Der Golfkrieg wird allgemein, in Algerien wie in Marokko oder Tunesien, als eine schmerzhafte Erinnerung daran verstanden, daß die Rahmenbedingungen der arabischen Welt nicht von ihr selbst, sondern von außen bestimmt und zur Not militärisch erzwungen werden. Dazu gehören ökonomische Zwänge durch die Beherschung des Weltmarktes genauso wie direkte politische Interventionen, etwa die Finanzierung der islamischen Bewegungen durch die Saudis in den letzten Jahren. So wirken diejenigen an der Blockierung demokratischer Verhältnisse mit, die im Golfkrieg angeblich die Freiheit verteidigen.

Den USA und ihren Verbündeten wird einfach nicht abgenommen, daß es ihnen um die Tugenden Recht und Demokratie geht, die sie im Munde führen. Schließlich haben sie Saddam bekanntlich früher auch als Verbündeten akzeptiert und ihm die ganze Kriegsmaschinerie erst teuer verkauft.

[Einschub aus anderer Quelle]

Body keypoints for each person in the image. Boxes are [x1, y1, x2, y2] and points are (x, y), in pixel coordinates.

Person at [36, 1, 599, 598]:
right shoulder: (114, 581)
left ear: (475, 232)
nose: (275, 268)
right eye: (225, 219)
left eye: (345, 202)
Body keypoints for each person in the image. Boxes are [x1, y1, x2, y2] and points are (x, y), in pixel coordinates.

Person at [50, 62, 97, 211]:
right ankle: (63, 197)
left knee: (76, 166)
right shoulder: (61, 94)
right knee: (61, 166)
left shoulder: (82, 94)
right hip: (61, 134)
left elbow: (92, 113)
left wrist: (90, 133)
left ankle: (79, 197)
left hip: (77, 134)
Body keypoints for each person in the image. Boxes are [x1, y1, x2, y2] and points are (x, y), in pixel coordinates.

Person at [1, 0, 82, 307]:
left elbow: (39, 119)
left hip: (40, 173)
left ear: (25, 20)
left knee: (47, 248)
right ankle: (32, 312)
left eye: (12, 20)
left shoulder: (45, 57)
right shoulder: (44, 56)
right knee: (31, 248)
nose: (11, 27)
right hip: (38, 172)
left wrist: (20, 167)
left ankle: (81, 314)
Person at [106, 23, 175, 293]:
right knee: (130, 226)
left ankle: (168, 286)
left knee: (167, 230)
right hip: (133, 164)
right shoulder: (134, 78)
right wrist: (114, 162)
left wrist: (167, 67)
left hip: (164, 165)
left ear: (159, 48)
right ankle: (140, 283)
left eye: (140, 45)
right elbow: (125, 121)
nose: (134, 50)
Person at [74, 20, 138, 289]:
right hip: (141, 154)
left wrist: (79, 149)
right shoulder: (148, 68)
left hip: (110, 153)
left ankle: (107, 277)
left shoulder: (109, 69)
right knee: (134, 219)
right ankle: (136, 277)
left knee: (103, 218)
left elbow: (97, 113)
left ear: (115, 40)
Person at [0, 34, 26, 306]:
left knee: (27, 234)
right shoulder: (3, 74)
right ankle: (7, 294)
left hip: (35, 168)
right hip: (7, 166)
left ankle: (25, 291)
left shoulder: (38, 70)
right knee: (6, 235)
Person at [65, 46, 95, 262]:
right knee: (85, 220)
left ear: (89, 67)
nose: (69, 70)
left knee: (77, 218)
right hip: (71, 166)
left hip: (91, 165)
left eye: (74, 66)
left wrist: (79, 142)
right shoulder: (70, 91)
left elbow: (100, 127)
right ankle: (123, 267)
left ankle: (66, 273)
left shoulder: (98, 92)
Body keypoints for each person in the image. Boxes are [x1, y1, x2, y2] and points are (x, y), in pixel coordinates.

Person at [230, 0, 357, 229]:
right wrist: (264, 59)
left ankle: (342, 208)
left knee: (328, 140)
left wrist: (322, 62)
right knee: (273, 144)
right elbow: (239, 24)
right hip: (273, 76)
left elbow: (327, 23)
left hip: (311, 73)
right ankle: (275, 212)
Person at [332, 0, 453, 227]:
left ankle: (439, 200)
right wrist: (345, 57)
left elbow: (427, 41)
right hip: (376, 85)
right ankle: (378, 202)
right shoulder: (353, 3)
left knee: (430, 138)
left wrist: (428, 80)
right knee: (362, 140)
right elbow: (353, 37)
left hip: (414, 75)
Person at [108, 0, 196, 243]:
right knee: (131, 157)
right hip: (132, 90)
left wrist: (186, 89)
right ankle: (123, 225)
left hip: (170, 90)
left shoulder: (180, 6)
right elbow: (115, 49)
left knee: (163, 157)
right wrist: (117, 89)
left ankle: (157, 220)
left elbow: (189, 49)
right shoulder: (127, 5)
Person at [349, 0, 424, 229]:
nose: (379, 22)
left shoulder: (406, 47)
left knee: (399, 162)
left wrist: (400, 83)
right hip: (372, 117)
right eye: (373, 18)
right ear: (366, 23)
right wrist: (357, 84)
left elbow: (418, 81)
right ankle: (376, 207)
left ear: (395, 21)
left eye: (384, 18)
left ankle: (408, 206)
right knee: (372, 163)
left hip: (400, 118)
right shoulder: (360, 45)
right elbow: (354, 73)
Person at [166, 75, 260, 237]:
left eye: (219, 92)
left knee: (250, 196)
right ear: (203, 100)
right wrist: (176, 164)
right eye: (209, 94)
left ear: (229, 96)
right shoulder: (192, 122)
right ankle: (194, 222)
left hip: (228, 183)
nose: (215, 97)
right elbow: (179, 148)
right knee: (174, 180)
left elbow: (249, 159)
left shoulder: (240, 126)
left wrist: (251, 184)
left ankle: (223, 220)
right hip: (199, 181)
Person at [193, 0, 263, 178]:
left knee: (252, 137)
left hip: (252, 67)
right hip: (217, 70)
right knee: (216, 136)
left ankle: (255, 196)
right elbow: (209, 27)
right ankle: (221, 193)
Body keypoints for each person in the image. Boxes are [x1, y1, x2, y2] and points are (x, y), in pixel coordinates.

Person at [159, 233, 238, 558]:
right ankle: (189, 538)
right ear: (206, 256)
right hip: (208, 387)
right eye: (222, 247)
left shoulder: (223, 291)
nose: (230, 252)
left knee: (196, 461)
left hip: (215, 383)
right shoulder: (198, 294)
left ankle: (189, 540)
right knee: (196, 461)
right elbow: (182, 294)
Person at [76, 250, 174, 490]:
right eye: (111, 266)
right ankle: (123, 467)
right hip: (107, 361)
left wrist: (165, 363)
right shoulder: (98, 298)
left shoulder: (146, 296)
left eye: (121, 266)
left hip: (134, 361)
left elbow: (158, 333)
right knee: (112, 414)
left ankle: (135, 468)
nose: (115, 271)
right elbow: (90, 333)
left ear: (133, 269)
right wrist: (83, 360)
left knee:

Dennoch ist unter den Intellektuellen in Algier, Rabat und Tunis das Bewußtsein vorhanden, daß nur in Zusammenarbeit mit Europa die Zukunft der arabischen Welt gestaltet werden kann. Allerdings will man sich die Partner selbstbewußter aussuchen — insbesondere die französische Regierung ist derzeit überhaupt nicht gut angesehen. „Bush ein Mörder, Mitterrand sein Schoßhündchen“ war eine der Demonstrationsparolen in den letzten Wochen. Immer wieder wird die Frage gestellt, warum die europäischen Mächte die Kriegspolitik der USA mitgetragen haben, statt eine politische Lösung des Golfkonflikts durchzusetzen.

Eine Antwort schlug der marokkanische Schriftsteller und Soziologe Abdelkabir Khatibi vor: Er charakterisierte das Drama des Golfkrieges als ein Ritual, das symbolisch das Opfer des anderen, des Auszugrenzenden, des Antidemokraten, erfordert habe, um als Gründungsmythos der neuen Weltordnung dienen zu können - so wie die Ausrottung der Indianer zum Gründungsmythos der amerikanischen Gesellschaft gehört.